Welcome to the 220th insertion of DEMUR®, an analytical series highlighting the intricacies of the artistic world and the minutiae lying within. In this episode, we reveal the hidden origin of Autotune, explaining how oil mining and a colleague’s joke would eternally change the music industry.
Autotune has been a controversial topic since its release nearly three decades ago. Unfairly tagged as the kingpin of “real music’s” downfall, today the pitch-correcting software is heard in most billboard hits, hidden under mountains of compression and reverb. Withstanding hate from critics like the Telegraph’s Neil McCormick, plaguing the tool as a “particularly sinister invention”, to diss tracks like Jay-Z’s lead single on The Blue Print 3 titled ‘D.O.A’ (Death of Autotune), the program has irreversibly altered music, for better or worse.
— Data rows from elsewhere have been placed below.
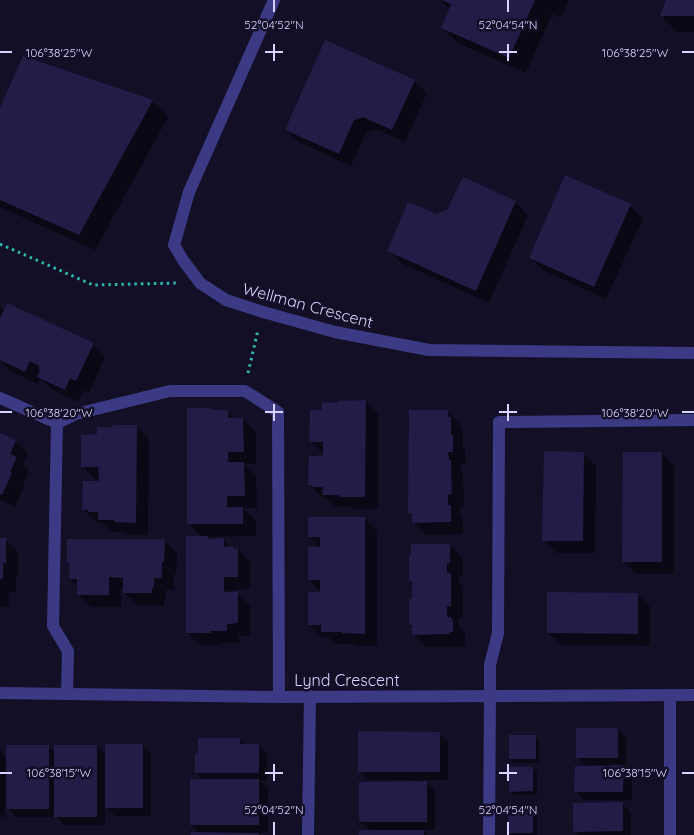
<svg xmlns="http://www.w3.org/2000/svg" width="694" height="835" font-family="Quicksand,sans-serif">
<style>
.shadow{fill:#0007}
.building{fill:#241b47}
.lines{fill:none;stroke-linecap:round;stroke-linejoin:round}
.path{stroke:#2fb8b0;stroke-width:3;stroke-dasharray:2.5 4;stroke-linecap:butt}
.lane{stroke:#3d3a85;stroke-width:12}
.street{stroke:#3d3a85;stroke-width:12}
.ticks{fill:none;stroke:#d9d4ff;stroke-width:2}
.labels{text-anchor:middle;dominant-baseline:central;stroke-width:5;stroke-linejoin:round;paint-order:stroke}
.street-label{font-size:16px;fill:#d9d4ff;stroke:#130f26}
.ticks-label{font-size:12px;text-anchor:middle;fill:#d9d4ff;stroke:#130f26;stroke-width:5;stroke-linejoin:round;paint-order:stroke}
</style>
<rect width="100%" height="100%" fill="#130f26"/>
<g class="shadow">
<path d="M440,0H567L568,1L561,18L552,14L526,73L458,43L442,27L450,9Z"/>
<path d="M667,0H694V32H677L662,16Z"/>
<path d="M414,81L427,93L405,142L376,129L366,133L351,166L299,142L286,130Z"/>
<path d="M152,101L168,117L95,250L0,207V111Z"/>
<path d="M463,179L515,202L528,215L489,303L401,263L388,250L437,215L448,211Z"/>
<path d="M630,206L643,218L606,299L543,270L530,257Z"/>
<path d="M0,307L5,312L93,344L105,357L89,393L83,390L78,402L51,389L40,378L38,384L11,371L0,360Z"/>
<path d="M366,402L378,414V509H352L350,507H336L328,499L322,497L309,484L324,458L323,454L311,441L323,411L340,404Z"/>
<path d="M210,409L213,412H228L235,419H243L256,432V464H244L256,476L257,508H243L256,521V536L206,537L210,540H224L231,548H233L235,550L238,549L250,562V589H236V592L250,605V635L239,636V643H222V645H200L187,633L202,537L189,524Z"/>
<path d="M447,411L460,424V428L463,431V447L465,449L466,464H460L461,471L463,474L464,507H460V516L463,519V534L426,535L413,522V516L410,512Z"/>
<path d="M136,426L149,439L148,535H128L125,532H112L104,524H102L100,522H96L83,509L100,482V479H95L82,466L98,436Z"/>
<path d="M0,434L15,441L28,454L23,465L29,471L23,485L24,487L15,507L0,500Z"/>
<path d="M583,453L596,466L595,553H556L544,540Z"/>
<path d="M662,453L674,466V574H636L623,561Z"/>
<path d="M365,519L377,531V646H356L354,644H335L328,637H322L309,624L322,593L309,580L321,548L309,536Z"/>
<path d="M0,540H6L18,552V576H16V592H8L10,607H0Z"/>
<path d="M164,540L177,553L176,574H174V590H166V600H164V606L137,605L125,593V590L121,589V607H91L78,594V587L70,579L71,565L69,563Z"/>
<path d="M450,545L463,558V575H459V583L463,587V618H459V627L465,633V644H463V647H426L413,634V628L410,625L413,600V583L410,580Z"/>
<path d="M637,594L650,607V646L561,645L548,633Z"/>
<path d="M618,729L626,738V766H622L632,775V800H584L576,791L587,767L578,757Z"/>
<path d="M439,733L448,742V780H424L435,791V830H421L427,835H360L370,831L360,822L414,783V780H368L360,772Z"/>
<path d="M535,736L539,740V763H514L510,759Z"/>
<path d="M240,740L245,745H258L267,754V781H260L268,788V833H258L260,835H192L200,834L192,825L203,780L196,772Z"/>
<path d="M143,745L151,754V816H115L105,806V825H64L56,817H16L5,806V817H0V751L7,758L49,746L55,753L97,746L107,756Z"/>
<path d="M533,768L537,772V795H514L510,791Z"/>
<path d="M622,804L631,812V835H578L575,831Z"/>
<path d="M532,809L537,813V835H512L509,832Z"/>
</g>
<g class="building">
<path d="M442,0H535L509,58L441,28L451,4Z"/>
<path d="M666,0H694V16H660Z"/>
<path d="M325,40L415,80L392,130L363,117L354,120L339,154L285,130Z"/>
<path d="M23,56L153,100L79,235L0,200V108Z"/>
<path d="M565,175L631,204L594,287L529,258Z"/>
<path d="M463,177L516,201L476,291L387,251L408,202L437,214L447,210Z"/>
<path d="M7,303L94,343L76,381L70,378L65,390L37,377L40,370L38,369L39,366L30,361L25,372L0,360V318Z"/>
<path d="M366,400L365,497H339V495H322L323,487H312L313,485H308L309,456H323V442H309L310,410H322V402L338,403V401Z"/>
<path d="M187,408H211V410H228V418H243L244,452H228V462H244L245,496H227V507H243V524H187Z"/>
<path d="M409,410H448V417H451V435H453V452H448L449,460H451L452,494L448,495V505H451V522L412,523V513H408Z"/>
<path d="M113,425H137L136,523L114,522V520H98V512H88V510H82L83,481H99L98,467H81V435L97,434V427H113Z"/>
<path d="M0,433L16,440L10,454L17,457L10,472L12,473L2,495L0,494Z"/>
<path d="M544,451L584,452L583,541H542Z"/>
<path d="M623,452H662V562H622Z"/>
<path d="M308,517H365V634L342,633V632H321V625H308V592H320V580H308V547H320V537H308Z"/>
<path d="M186,536H208V539L224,538V547L234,546V549L238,548V577H224V592L238,591V623L227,624V631H210L211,633H186Z"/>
<path d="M0,538H6V563H3V579H0Z"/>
<path d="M67,539H165L164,562H162V578H154V587L152,588V593H123V578L109,577V595H77V579H69L70,563H67Z"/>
<path d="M411,544H450V563H447V573H451V606H447V617H451V619H453V632H450V634L412,635V625H409V599H412V581H409V555H411Z"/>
<path d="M547,592L638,593V634L547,633Z"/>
<rect x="576" y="728" width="42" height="30"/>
<path d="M358,731L440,732V772H358Z"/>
<rect x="509" y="735" width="27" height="24"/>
<path d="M198,738H240V744H259V773H195V753H198Z"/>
<rect x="105" y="744" width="38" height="64"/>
<rect x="6" y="745" width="43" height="64"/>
<rect x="54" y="745" width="43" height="72"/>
<path d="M624,765L623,792H574L575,766Z"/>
<path d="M509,767H533V791L509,792Z"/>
<rect x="190" y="779" width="69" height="46"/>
<path d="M427,781V822H359V782Z"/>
<path d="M623,802V831L573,832V803Z"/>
<rect x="508" y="808" width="25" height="25"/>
<rect x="359" y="830" width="65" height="5"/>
<path d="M191,832L259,833V835H191Z"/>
</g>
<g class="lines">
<g class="path">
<path d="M0,244L93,285L177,283"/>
<path d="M248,373L258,330"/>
</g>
<path class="lane" d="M489,835L490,696"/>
<g class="street">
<path d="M274,0L189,192L174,245L183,260L200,283L226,300L263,312L335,332L429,350L694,353"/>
<path d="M0,398L57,423"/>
<path d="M0,693L279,697L694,695"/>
<path d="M67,694L68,651L53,626L57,423L76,414L170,391H245L278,412L279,697"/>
<path d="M670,695V835"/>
<path d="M490,696V665L498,633L499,422L694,420"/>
<path d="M308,835L310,696"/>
</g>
</g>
<path class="ticks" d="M274,0V12M508,0V12M274,44V61M508,44V61M0,52H12M265,52H283M499,52H517M682,52H694M274,404V421M508,404V421M0,412H12M265,412H283M499,412H517M682,412H694M274,764V781M508,764V781M0,773H12M265,773H283M499,773H517M682,773H694M274,822V835M508,822V835"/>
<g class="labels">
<g class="street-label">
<text transform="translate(308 305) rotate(15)">Wellman Crescent</text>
<text x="347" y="680">Lynd Crescent</text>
</g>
</g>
<g class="ticks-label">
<text x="274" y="29">52°04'52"N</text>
<text x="508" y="29">52°04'54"N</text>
<text x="635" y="57">106°38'25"W</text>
<text x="59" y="57">106°38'25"W</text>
<text x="635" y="417">106°38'20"W</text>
<text x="59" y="417">106°38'20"W</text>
<text x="59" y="777">106°38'15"W</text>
<text x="635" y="777">106°38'15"W</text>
<text x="274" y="814">52°04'52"N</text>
<text x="508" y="814">52°04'54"N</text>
</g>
</svg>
What’s lesser known about the effect, however, is its unexpected beginnings in the $4.3 trillion oil industry - and it all starts with a man named Dr. Andy Hildebrand. Back in 1997, Hildebrand was employed by an oil company named Exxon, working as a scientist to develop new technology for “seismic data analysis”. This tool is used to find valuable resources underground by projecting seismic (sound) waves to the Earth’s crust and collecting statistics based on their reflective properties.
Providing great advancements for the oil and gas sector, one day a colleague would make a joke requesting that Hildebrand create a machine to correct his off-key singing. Fostering curiosity in the 50-year-old scientist, he’d realize that the manipulative properties in his algorithm could be adapted across all forms of sound. Proving to be successful in the transfer, Hildebrand founded Antares Audio Technologies that same year, creating a pitch-manipulating program to alter vocal recordings.

Alas, Autotune would debut in 1998, first heard in Cher’s hit single ‘Believe’. Gaining notoriety, the application would receive polarizing reception as many claimed it killed music, but twenty-five years later, would influence the sounds of T-Pain, Kanye West, Katy Perry as one of the most revolutionary discoveries in music history.